- **WRITTEN TASK**
Write out the rows below word for word, starting with the first line and going on through the line that contains "(Fondements de la", including that line.

○ ○ ○ ○ ○

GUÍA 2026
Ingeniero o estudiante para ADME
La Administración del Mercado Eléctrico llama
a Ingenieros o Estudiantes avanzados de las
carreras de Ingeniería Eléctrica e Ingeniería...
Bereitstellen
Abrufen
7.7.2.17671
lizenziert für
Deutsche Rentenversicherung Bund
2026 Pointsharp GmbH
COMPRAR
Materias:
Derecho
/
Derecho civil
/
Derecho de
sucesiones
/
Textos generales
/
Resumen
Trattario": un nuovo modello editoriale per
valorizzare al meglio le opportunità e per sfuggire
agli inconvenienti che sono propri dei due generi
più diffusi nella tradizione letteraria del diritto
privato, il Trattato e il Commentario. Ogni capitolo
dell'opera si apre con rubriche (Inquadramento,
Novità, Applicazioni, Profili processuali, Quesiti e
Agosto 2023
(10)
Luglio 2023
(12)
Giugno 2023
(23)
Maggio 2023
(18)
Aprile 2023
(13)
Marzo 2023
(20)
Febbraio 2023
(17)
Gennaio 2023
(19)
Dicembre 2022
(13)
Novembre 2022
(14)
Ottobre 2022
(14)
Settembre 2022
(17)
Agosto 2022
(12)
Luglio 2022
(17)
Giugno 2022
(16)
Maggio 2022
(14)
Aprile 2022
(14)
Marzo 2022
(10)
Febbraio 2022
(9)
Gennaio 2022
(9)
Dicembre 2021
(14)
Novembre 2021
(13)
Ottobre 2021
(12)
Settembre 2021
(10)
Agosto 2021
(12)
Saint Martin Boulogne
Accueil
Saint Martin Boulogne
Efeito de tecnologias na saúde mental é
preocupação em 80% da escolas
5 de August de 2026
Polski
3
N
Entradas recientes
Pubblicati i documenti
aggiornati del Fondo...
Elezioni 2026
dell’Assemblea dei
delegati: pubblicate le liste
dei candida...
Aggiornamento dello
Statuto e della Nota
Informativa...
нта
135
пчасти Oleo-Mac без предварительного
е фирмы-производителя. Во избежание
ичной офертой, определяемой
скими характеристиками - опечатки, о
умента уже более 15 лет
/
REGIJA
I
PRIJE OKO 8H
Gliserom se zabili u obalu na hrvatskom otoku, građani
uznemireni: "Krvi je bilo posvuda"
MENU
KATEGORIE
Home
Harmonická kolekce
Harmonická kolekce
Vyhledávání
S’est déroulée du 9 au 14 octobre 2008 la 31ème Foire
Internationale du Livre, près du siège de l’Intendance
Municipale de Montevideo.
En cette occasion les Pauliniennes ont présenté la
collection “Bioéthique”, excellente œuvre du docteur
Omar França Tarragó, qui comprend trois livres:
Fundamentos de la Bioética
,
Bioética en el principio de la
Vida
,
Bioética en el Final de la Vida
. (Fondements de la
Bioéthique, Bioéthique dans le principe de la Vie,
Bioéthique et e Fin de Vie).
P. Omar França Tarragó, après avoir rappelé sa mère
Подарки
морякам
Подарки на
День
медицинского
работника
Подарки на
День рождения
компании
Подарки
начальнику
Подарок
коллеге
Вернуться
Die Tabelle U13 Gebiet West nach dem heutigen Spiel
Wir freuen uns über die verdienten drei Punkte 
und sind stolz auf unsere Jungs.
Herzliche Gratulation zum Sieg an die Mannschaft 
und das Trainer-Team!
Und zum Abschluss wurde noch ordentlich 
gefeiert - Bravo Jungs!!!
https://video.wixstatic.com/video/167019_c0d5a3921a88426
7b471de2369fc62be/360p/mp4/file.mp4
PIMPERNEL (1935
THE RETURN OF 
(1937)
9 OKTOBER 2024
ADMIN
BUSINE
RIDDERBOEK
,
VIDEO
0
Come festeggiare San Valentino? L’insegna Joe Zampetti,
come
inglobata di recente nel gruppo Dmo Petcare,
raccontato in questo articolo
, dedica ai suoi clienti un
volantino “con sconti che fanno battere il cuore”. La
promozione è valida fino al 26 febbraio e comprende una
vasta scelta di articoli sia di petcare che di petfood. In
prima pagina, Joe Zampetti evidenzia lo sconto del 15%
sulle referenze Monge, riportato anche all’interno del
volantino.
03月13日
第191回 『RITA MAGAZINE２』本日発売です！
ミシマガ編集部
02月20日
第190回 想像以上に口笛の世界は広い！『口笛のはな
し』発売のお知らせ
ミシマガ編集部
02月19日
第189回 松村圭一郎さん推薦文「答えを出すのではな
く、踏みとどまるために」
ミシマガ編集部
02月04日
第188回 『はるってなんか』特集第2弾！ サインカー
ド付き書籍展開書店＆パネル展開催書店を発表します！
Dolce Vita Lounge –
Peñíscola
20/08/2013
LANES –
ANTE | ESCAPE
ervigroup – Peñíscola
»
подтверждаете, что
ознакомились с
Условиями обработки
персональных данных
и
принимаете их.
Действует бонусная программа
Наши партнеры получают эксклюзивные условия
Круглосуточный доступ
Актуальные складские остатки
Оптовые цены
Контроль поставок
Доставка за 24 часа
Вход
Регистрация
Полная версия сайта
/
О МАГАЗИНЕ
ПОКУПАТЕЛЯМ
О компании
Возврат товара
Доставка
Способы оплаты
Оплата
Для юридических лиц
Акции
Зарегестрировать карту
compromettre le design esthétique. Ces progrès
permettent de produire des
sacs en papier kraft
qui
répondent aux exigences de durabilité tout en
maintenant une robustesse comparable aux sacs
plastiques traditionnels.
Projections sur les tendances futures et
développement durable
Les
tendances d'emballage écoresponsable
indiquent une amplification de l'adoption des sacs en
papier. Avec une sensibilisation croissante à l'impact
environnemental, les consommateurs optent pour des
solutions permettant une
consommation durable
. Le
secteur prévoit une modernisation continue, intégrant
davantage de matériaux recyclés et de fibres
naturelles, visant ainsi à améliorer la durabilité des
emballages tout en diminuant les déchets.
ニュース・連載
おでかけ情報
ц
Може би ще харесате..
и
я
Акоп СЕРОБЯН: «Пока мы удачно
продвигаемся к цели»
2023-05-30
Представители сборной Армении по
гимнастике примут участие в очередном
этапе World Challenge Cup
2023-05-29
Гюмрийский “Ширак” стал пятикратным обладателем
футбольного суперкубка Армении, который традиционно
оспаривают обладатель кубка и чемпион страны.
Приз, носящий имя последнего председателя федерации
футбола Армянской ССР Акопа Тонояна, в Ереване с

○ ○ ○ ○ ○

- **ANSWER SPACE**
GUÍA 2026
Ingeniero o estudiante para ADME
La Administración del Mercado Eléctrico llama
a Ingenieros o Estudiantes avanzados de las
carreras de Ingeniería Eléctrica e Ingeniería...
Bereitstellen
Abrufen
7.7.2.17671
lizenziert für
Deutsche Rentenversicherung Bund
2026 Pointsharp GmbH
COMPRAR
Materias:
Derecho
/
Derecho civil
/
Derecho de
sucesiones
/
Textos generales
/
Resumen
Trattario": un nuovo modello editoriale per
valorizzare al meglio le opportunità e per sfuggire
agli inconvenienti che sono propri dei due generi
più diffusi nella tradizione letteraria del diritto
privato, il Trattato e il Commentario. Ogni capitolo
dell'opera si apre con rubriche (Inquadramento,
Novità, Applicazioni, Profili processuali, Quesiti e
Agosto 2023
(10)
Luglio 2023
(12)
Giugno 2023
(23)
Maggio 2023
(18)
Aprile 2023
(13)
Marzo 2023
(20)
Febbraio 2023
(17)
Gennaio 2023
(19)
Dicembre 2022
(13)
Novembre 2022
(14)
Ottobre 2022
(14)
Settembre 2022
(17)
Agosto 2022
(12)
Luglio 2022
(17)
Giugno 2022
(16)
Maggio 2022
(14)
Aprile 2022
(14)
Marzo 2022
(10)
Febbraio 2022
(9)
Gennaio 2022
(9)
Dicembre 2021
(14)
Novembre 2021
(13)
Ottobre 2021
(12)
Settembre 2021
(10)
Agosto 2021
(12)
Saint Martin Boulogne
Accueil
Saint Martin Boulogne
Efeito de tecnologias na saúde mental é
preocupação em 80% da escolas
5 de August de 2026
Polski
3
N
Entradas recientes
Pubblicati i documenti
aggiornati del Fondo...
Elezioni 2026
dell’Assemblea dei
delegati: pubblicate le liste
dei candida...
Aggiornamento dello
Statuto e della Nota
Informativa...
нта
135
пчасти Oleo-Mac без предварительного
е фирмы-производителя. Во избежание
ичной офертой, определяемой
скими характеристиками - опечатки, о
умента уже более 15 лет
/
REGIJA
I
PRIJE OKO 8H
Gliserom se zabili u obalu na hrvatskom otoku, građani
uznemireni: "Krvi je bilo posvuda"
MENU
KATEGORIE
Home
Harmonická kolekce
Harmonická kolekce
Vyhledávání
S’est déroulée du 9 au 14 octobre 2008 la 31ème Foire
Internationale du Livre, près du siège de l’Intendance
Municipale de Montevideo.
En cette occasion les Pauliniennes ont présenté la
collection “Bioéthique”, excellente œuvre du docteur
Omar França Tarragó, qui comprend trois livres:
Fundamentos de la Bioética
,
Bioética en el principio de la
Vida
,
Bioética en el Final de la Vida
. (Fondements de la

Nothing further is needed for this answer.